Jackson County Airport is a small airfield situated on a ridge about 3 mi southeast of the town of Sylva, the county seat of Jackson County, North Carolina, United States. It is less than 1 mile west of the unincorporated town of Cullowhee, the home of Western Carolina University. The airport is owned and operated by the county. It sits at an elevation of 2,857 ft and covers an area of 147 acre. The airport's traffic consists mostly of light single and twin engine private aircraft.

==History==
The Jackson County Airport was once a dirt airstrip in the Addie community east of Sylva in the 1930s. The site has been since developed, but it was used as an airport until the 1960s. In the 1960s, a grassy airstrip was opened where the baseball stadium and nursery now stand on the Western Carolina University campus. This airport was in a bad location, as at one end was Forest Hills Road and at the other end were high-voltage power lines. It was also very close to the Cordelia Camp Laboratory School, Cullowhee Creek, Speedwell Road, and later EJ Whitmore Stadium.
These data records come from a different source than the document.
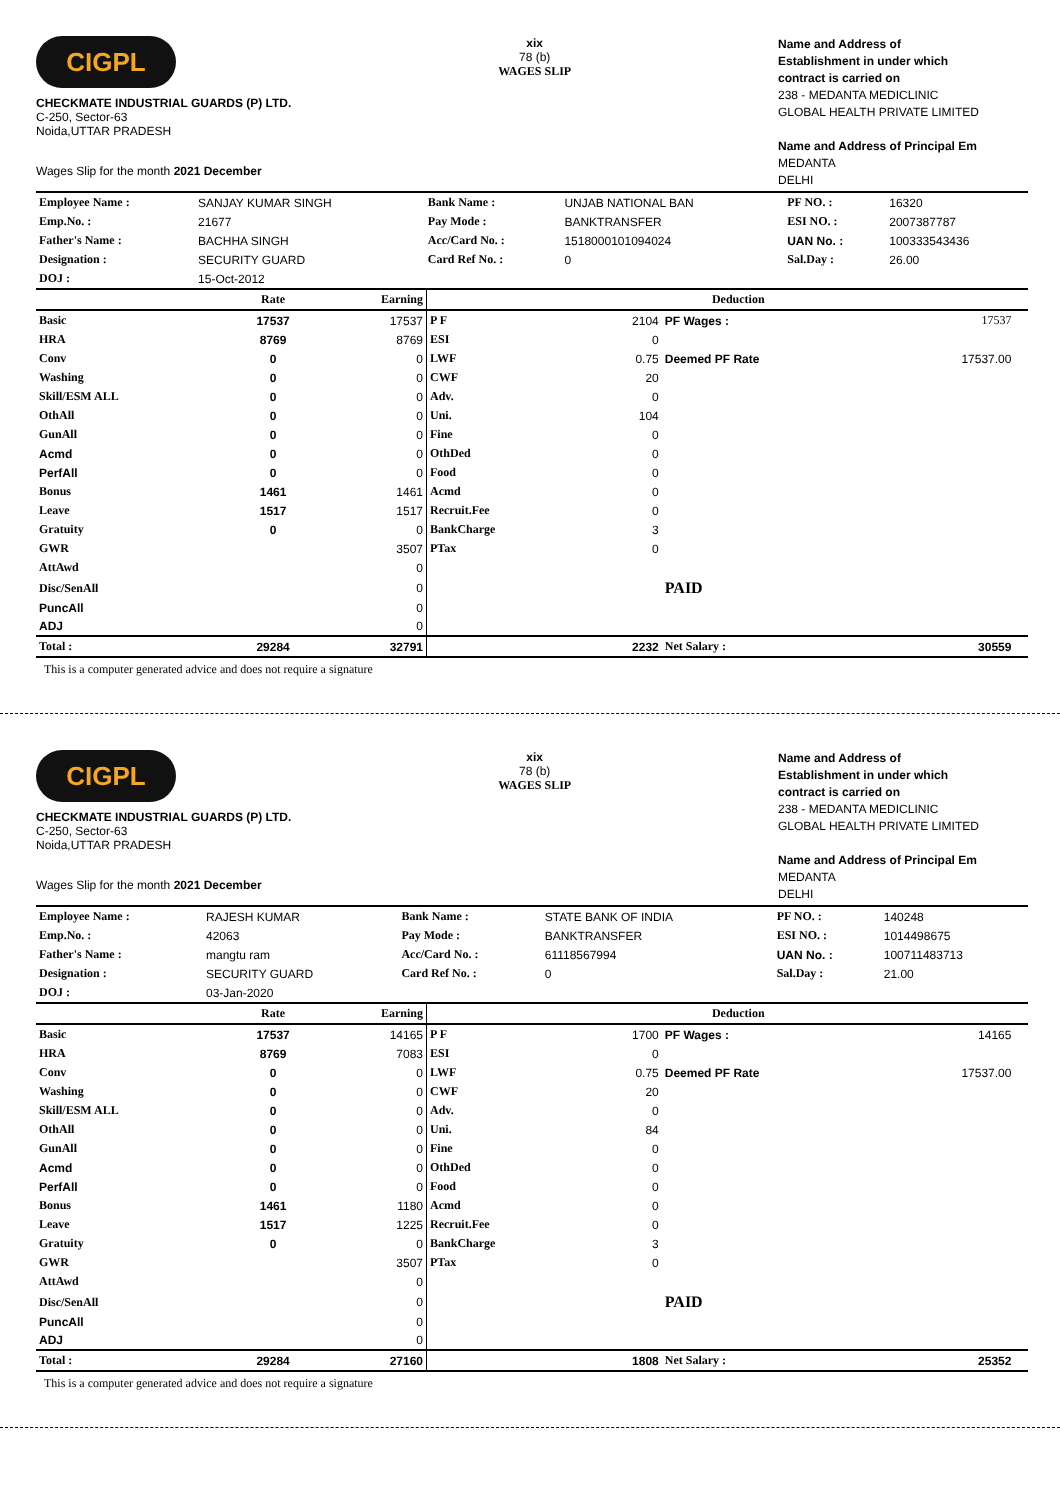CIGPL
CHECKMATE INDUSTRIAL GUARDS (P) LTD.
C-250, Sector-63
Noida,UTTAR PRADESH
Wages Slip for the month 2021 December
xix
78 (b)
WAGES SLIP
Name and Address of
Establishment in under which
contract is carried on
238 - MEDANTA MEDICLINIC
GLOBAL HEALTH PRIVATE LIMITED
Name and Address of Principal Em
MEDANTA
DELHI
| Employee Name : | SANJAY KUMAR SINGH | Bank Name : | UNJAB NATIONAL BAN | PF NO. : | 16320 |
| Emp.No. : | 21677 | Pay Mode : | BANKTRANSFER | ESI NO. : | 2007387787 |
| Father's Name : | BACHHA SINGH | Acc/Card No. : | 1518000101094024 | UAN No. : | 100333543436 |
| Designation : | SECURITY GUARD | Card Ref No. : | 0 | Sal.Day : | 26.00 |
| DOJ : | 15-Oct-2012 | | | | |
| | Rate | Earning | | Deduction | | | |
| --- | --- | --- | --- | --- | --- | --- | --- |
| Basic | 17537 | 17537 | P F | 2104 | PF Wages : | 17537 | |
| HRA | 8769 | 8769 | ESI | 0 | | | |
| Conv | 0 | 0 | LWF | 0.75 | Deemed PF Rate | 17537.00 | |
| Washing | 0 | 0 | CWF | 20 | | | |
| Skill/ESM ALL | 0 | 0 | Adv. | 0 | | | |
| OthAll | 0 | 0 | Uni. | 104 | | | |
| GunAll | 0 | 0 | Fine | 0 | | | |
| Acmd | 0 | 0 | OthDed | 0 | | | |
| PerfAll | 0 | 0 | Food | 0 | | | |
| Bonus | 1461 | 1461 | Acmd | 0 | | | |
| Leave | 1517 | 1517 | Recruit.Fee | 0 | | | |
| Gratuity | 0 | 0 | BankCharge | 3 | | | |
| GWR | | 3507 | PTax | 0 | | | |
| AttAwd | | 0 | | | | | |
| Disc/SenAll | | 0 | | | PAID | | |
| PuncAll | | 0 | | | | | |
| ADJ | | 0 | | | | | |
| Total : | 29284 | 32791 | | 2232 | Net Salary : | 30559 | |
This is a computer generated advice and does not require a signature
CIGPL
CHECKMATE INDUSTRIAL GUARDS (P) LTD.
C-250, Sector-63
Noida,UTTAR PRADESH
Wages Slip for the month 2021 December
xix
78 (b)
WAGES SLIP
Name and Address of
Establishment in under which
contract is carried on
238 - MEDANTA MEDICLINIC
GLOBAL HEALTH PRIVATE LIMITED
Name and Address of Principal Em
MEDANTA
DELHI
| Employee Name : | RAJESH KUMAR | Bank Name : | STATE BANK OF INDIA | PF NO. : | 140248 |
| Emp.No. : | 42063 | Pay Mode : | BANKTRANSFER | ESI NO. : | 1014498675 |
| Father's Name : | mangtu ram | Acc/Card No. : | 61118567994 | UAN No. : | 100711483713 |
| Designation : | SECURITY GUARD | Card Ref No. : | 0 | Sal.Day : | 21.00 |
| DOJ : | 03-Jan-2020 | | | | |
| | Rate | Earning | | Deduction | | | |
| --- | --- | --- | --- | --- | --- | --- | --- |
| Basic | 17537 | 14165 | P F | 1700 | PF Wages : | 14165 | |
| HRA | 8769 | 7083 | ESI | 0 | | | |
| Conv | 0 | 0 | LWF | 0.75 | Deemed PF Rate | 17537.00 | |
| Washing | 0 | 0 | CWF | 20 | | | |
| Skill/ESM ALL | 0 | 0 | Adv. | 0 | | | |
| OthAll | 0 | 0 | Uni. | 84 | | | |
| GunAll | 0 | 0 | Fine | 0 | | | |
| Acmd | 0 | 0 | OthDed | 0 | | | |
| PerfAll | 0 | 0 | Food | 0 | | | |
| Bonus | 1461 | 1180 | Acmd | 0 | | | |
| Leave | 1517 | 1225 | Recruit.Fee | 0 | | | |
| Gratuity | 0 | 0 | BankCharge | 3 | | | |
| GWR | | 3507 | PTax | 0 | | | |
| AttAwd | | 0 | | | | | |
| Disc/SenAll | | 0 | | | PAID | | |
| PuncAll | | 0 | | | | | |
| ADJ | | 0 | | | | | |
| Total : | 29284 | 27160 | | 1808 | Net Salary : | 25352 | |
This is a computer generated advice and does not require a signature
In the 1970s, a new airport was badly needed by the county. Two sites were suggested: Berry Ridge above Cullowhee and the flat bottom lands at Barkers Creek/Wilmot. In the mid-1970s, the Berry Ridge site was selected, and the airport was constructed by cutting the top off the ridge and filling in the low areas to make room for a hangar, runway, terminal building, road, parking lot, and beacon. The airport was built to be very modern, and the terminal was a great example of 1970s architecture.

The airport opened in 1978. Soon after, heavy rains and construction deficiencies caused the south end of the runway to begin eroding off. A section of the runway was abandoned and no longer poses a threat, it was stabilized and is at the south end of the airport. In 1990, when under renovation, the Airport's Terminal building was destroyed by a severe storm, and was finally razed in 1999. Today, there is a temporary terminal with a restroom, planning area with wifi, and lounge area. A courtesy crew car is available by arrangement. Self-service 100LL fuel is available 24–7. There is a GPS approach for Runway 33 and weather is available 24-7 through an AWOS III P/T on 118.9 and on the Internet.

== Airport operations ==
- Open to the public
- Sectional chart: Atlanta
- Control tower: No
- Air Route Traffic Control Center: Atlanta Center
- Runway and Airfield Lights: On from dusk to dawn
- Beacon: White-green (lighted land airport)

== Runways ==
- Number of Runways: 1 (Runway 15/33)
- Dimensions: 3,210 × 60 ft
- Surface: Asphalt, in good condition
- Weight bearing capacity: Single wheel, 12500 lbs
- Runway edge lights: Medium intensity
- Runway edge markings: Runway numbers are smaller than standard

== Airport communications ==
Jackson County Airport has no control tower. Pilots communicate among themselves to coordinate landings and take-offs via the UNICOM frequency of 123.0 MHz Weather is available through an AWOS III P/T on 118.9 and the internet. Airport phone number is (828) 586–0321.